Bagi Fudhaili, istilah “hadis misogini” sebetulnya tidak ada. Tetapi ia tidak menafikan
pandangan dan pemahaman misogini dalam hadis. Hal ini sangat berkaitan dari cara

pandang seseorang dalam melihat hadis. Secara tegas Fudhaili mengkritik pandangan
Fatimah Mernisi yang terlampau “sinis” terhadap hadis yang dinilainya misogini. Bahkan ia
menyayangkan Imam Bukhari yang membukukan hadis-hadis bernada misogini.
Menurutnya, hadis-hadis misogini harus dihilangkan dari literatur Islam. Kritik terhadap
Fatimah Mernisi inilah yang menurut penulis sebagai kelebihan isi buku Fudhaili.
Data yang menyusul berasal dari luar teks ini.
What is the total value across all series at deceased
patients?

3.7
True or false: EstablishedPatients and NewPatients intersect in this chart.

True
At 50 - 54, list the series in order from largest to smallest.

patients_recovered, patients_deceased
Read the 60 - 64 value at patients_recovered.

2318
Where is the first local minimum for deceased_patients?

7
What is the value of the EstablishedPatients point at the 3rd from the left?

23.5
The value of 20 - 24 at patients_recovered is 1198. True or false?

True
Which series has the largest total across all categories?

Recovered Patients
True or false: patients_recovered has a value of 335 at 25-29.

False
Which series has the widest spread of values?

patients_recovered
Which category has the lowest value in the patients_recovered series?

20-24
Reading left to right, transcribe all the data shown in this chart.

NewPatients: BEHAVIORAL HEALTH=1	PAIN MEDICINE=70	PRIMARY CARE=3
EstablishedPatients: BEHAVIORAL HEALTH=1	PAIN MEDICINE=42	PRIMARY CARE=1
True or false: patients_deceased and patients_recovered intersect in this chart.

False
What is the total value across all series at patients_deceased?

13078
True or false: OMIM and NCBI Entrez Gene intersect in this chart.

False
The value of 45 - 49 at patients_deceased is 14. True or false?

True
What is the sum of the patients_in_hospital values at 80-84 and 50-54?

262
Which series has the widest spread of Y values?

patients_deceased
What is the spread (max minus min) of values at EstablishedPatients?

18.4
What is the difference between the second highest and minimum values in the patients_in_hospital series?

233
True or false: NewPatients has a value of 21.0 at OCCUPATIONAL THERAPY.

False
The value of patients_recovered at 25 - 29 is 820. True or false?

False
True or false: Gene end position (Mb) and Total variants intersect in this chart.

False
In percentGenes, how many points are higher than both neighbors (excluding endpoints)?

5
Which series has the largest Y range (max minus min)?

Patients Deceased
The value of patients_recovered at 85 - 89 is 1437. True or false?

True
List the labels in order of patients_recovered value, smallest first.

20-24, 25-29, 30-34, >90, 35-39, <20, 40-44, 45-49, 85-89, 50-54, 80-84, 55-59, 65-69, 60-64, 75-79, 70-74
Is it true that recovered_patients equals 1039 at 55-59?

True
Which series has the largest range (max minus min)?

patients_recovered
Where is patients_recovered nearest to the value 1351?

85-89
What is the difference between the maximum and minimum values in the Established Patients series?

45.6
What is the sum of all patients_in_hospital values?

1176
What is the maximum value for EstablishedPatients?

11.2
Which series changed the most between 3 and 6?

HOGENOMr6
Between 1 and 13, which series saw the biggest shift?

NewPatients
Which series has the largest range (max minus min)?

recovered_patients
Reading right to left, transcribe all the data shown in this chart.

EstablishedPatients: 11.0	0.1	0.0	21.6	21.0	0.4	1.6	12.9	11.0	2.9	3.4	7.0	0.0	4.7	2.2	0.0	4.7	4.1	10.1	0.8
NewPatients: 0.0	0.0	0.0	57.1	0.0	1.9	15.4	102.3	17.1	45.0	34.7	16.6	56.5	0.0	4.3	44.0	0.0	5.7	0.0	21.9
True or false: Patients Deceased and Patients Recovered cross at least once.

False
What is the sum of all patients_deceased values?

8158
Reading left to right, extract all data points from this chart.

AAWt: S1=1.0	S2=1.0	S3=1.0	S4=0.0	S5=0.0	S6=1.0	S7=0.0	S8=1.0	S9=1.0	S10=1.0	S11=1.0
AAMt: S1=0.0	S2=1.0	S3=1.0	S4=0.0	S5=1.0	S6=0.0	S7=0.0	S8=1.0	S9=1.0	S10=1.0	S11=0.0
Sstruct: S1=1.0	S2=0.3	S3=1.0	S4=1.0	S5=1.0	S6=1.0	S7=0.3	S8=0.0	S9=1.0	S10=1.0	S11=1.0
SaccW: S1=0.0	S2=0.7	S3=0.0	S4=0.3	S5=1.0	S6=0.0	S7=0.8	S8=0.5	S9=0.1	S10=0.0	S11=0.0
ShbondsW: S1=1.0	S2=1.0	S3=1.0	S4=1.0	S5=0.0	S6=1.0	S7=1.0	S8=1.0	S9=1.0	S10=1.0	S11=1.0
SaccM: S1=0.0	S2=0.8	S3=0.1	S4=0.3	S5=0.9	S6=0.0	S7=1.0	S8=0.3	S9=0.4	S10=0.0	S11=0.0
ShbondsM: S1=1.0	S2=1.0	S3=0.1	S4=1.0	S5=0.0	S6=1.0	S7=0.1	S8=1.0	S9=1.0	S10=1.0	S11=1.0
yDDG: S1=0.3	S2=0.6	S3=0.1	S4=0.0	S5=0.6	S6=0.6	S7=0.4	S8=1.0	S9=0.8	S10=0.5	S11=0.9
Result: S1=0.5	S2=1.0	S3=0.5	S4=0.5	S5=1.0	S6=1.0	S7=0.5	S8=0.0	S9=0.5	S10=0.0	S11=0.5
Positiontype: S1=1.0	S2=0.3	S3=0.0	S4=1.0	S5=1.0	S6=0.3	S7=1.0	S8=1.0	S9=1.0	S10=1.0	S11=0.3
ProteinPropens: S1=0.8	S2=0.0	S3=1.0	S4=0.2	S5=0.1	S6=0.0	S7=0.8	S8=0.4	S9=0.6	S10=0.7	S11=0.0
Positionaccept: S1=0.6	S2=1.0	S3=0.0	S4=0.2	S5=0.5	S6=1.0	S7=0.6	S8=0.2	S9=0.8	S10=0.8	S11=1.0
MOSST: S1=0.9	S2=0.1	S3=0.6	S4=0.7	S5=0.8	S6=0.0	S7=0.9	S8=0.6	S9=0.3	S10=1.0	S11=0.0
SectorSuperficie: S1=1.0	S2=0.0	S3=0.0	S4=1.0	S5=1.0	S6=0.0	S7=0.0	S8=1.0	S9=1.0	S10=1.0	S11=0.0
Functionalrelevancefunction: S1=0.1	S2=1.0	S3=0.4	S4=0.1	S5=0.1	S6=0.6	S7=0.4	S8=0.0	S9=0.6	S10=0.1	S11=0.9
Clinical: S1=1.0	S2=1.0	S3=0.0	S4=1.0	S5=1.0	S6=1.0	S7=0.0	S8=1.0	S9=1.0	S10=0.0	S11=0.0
Dalam buku “Perempuan di lembaran Suci: Kritik atas Hadis-hadis Sahih”, Fudhaili telah
menampilkan upaya kesetaraan gender berlandaskan pada nash-nash hadis. Ia
menampilkan hadis yang terkesan misogini dengan memberi penjelasan fakta sejarah, dalil
al-Qur’an dan mengkomparasikan dengan matn hadis lainnya. Atas penjelasannya, ia
mengantarkan pembaca pada pemahaman hadis secara utuh. Menghindarkan pada
anggapan Islam sebagai agama yang menyudutkan perempuan. Dikalangan akademisi,
buku ini menjadi pelengkap “Argumentasi Kesetaraan Gender Perspektif al-Qur’an” karya
Nasaruddin Umar. Bagi penulis, buku Fudhaili telah memberi sumbangan pada upaya
kesetaraan gender. Ia menjunjung posisi perempuan.